* [GIVEN TEXT]:
Vulnerability Management Program - How to implement SLA and its processes
Defining good SLAs is a tough challenge, but it’s at the heart of any solid vulnerability management program. This article helps internal security teams set clear SLAs, define the right metrics, and adjust their ticketing system to build a successful vulnerability management program.

If you're part of an internal security team working to build a strong vulnerability management program, this article (and the full series on the topic on my blog) is for you.
Defining good SLAs is a hard problem, but it’s at the core of your vulnerability management program.
Your program requires accountability from engineers and other departments to remediate vulnerabilities. Clearly defined SLAs and their associated processes are critical to achieving success.
They will help you establish realistic timelines for remediation, quickly identify teams that struggle with vulnerabilities, and highlight those producing the most issues. Most importantly, effective SLAs will provide actionable metrics to continually enhance your Product Security program, improve overall quality, and build resilience within your organization.
An SLA might seem straightforward, just pick a number of days and you're done, right? In reality, defining effective SLAs is much more complex.
First, here are a few requirements before defining your SLA:
- Your SLA needs to reflect realistic timelines that align with your engineering and development teams' ability to remediate vulnerabilities.
- You need to accept that your SLAs will evolve over time after you tested them.
- Expect a few quarters of adjustment to get it right. And then keep refining them.

* [MATERIAL SHOWN]:
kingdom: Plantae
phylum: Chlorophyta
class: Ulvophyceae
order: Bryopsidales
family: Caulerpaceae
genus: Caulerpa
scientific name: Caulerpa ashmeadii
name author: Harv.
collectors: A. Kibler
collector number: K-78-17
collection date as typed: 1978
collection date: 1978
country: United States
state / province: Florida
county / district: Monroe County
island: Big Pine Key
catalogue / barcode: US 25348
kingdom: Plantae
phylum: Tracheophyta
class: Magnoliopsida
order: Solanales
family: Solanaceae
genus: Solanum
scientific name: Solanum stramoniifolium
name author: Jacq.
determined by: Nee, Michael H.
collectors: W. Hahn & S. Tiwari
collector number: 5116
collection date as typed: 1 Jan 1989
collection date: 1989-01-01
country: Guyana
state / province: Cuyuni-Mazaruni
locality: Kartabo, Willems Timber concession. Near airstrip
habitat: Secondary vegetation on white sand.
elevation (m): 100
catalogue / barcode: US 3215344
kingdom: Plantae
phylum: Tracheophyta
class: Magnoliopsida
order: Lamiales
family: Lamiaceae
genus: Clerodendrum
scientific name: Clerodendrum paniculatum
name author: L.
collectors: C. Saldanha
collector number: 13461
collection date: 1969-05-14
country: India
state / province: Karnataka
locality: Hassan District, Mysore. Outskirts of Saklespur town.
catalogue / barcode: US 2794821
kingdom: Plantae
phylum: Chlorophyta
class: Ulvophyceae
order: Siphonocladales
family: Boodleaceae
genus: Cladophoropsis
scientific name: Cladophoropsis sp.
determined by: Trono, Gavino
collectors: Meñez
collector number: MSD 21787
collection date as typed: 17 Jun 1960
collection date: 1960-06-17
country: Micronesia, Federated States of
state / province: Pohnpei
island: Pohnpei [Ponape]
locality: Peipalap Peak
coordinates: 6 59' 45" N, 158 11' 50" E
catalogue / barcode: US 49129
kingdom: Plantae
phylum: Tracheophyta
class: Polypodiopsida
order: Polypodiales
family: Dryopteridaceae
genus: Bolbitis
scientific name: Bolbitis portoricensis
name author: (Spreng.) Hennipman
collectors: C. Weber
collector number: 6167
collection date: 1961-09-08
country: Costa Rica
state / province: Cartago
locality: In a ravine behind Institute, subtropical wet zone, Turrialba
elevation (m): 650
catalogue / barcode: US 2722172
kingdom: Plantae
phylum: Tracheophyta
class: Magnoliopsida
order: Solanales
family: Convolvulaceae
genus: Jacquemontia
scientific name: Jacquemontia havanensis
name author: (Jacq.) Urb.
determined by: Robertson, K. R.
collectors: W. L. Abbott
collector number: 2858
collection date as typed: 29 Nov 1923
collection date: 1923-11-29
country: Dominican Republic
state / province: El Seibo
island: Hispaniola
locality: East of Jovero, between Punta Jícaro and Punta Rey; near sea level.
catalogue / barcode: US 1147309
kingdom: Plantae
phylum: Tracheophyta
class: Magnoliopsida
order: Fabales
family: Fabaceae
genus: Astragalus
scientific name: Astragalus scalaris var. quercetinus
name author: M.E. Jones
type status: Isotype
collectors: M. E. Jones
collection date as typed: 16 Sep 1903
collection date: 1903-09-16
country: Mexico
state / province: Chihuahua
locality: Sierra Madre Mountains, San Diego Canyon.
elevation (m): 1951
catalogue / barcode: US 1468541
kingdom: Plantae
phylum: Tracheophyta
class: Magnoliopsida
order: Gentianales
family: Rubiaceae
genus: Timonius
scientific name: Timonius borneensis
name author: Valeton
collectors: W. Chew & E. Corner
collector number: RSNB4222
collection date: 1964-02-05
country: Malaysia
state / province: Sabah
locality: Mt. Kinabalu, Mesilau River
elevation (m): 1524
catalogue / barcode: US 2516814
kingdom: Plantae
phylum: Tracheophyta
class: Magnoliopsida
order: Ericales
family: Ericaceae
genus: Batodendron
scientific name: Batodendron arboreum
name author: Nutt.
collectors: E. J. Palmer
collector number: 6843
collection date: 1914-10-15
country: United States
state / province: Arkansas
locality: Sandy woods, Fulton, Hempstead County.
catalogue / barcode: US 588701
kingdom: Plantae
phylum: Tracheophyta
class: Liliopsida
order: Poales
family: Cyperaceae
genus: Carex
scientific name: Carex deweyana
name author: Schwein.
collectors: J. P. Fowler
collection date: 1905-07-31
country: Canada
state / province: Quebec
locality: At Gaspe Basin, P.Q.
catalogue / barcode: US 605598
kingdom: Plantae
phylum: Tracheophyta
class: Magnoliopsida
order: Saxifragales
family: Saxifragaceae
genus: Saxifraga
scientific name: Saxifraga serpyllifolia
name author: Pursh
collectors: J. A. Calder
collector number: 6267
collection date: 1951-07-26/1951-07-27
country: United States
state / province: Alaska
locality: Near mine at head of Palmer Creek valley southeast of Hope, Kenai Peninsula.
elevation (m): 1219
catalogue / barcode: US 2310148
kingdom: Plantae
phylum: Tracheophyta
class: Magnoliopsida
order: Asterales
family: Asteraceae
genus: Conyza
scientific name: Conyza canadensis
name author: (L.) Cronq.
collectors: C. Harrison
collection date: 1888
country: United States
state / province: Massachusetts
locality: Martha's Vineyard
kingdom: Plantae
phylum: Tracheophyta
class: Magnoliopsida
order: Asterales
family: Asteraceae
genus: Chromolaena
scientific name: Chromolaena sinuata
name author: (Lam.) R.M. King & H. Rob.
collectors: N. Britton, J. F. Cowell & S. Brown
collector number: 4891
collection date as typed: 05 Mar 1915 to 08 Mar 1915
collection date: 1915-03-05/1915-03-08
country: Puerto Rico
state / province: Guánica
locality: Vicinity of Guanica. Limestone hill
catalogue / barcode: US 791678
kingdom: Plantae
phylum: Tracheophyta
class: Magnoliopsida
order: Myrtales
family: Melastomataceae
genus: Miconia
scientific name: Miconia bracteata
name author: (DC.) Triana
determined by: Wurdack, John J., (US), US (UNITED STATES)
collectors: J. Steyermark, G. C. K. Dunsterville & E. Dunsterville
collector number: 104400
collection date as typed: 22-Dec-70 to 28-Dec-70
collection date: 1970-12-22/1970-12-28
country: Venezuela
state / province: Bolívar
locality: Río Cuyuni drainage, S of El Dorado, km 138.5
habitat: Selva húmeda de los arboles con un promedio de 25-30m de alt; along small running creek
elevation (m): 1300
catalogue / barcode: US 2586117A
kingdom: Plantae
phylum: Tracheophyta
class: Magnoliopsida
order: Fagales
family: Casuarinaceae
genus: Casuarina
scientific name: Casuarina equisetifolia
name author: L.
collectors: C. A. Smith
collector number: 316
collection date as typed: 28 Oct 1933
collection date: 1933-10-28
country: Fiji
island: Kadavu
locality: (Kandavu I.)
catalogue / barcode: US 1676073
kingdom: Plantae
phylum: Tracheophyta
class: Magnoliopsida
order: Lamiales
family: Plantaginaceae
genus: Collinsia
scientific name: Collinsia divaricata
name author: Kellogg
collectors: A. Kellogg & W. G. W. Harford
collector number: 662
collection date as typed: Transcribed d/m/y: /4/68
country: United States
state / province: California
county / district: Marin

* [REQUIRED WORK]:
A) Summarize the text on SLAs for a vulnerability management program in two sentences.
B) In the text on SLAs for a vulnerability management program, write out the passage starting at "If you're part" and ending at "to achieving success.", putting "developers" in place of "engineers".

* [SOLUTIONS]:
A) Clearly defined SLAs and their processes are at the core of a vulnerability management program, helping set realistic remediation timelines, spot teams that struggle with vulnerabilities or produce the most issues, and provide actionable metrics to keep improving. Defining them is more complex than picking a number of days: they must match the engineering and development teams' ability to remediate, and they should be expected to evolve over a few quarters of adjustment and keep being refined.

B)
If you're part of an internal security team working to build a strong vulnerability management program, this article (and the full series on the topic on my blog) is for you.
Defining good SLAs is a hard problem, but it’s at the core of your vulnerability management program.
Your program requires accountability from developers and other departments to remediate vulnerabilities. Clearly defined SLAs and their associated processes are critical to achieving success.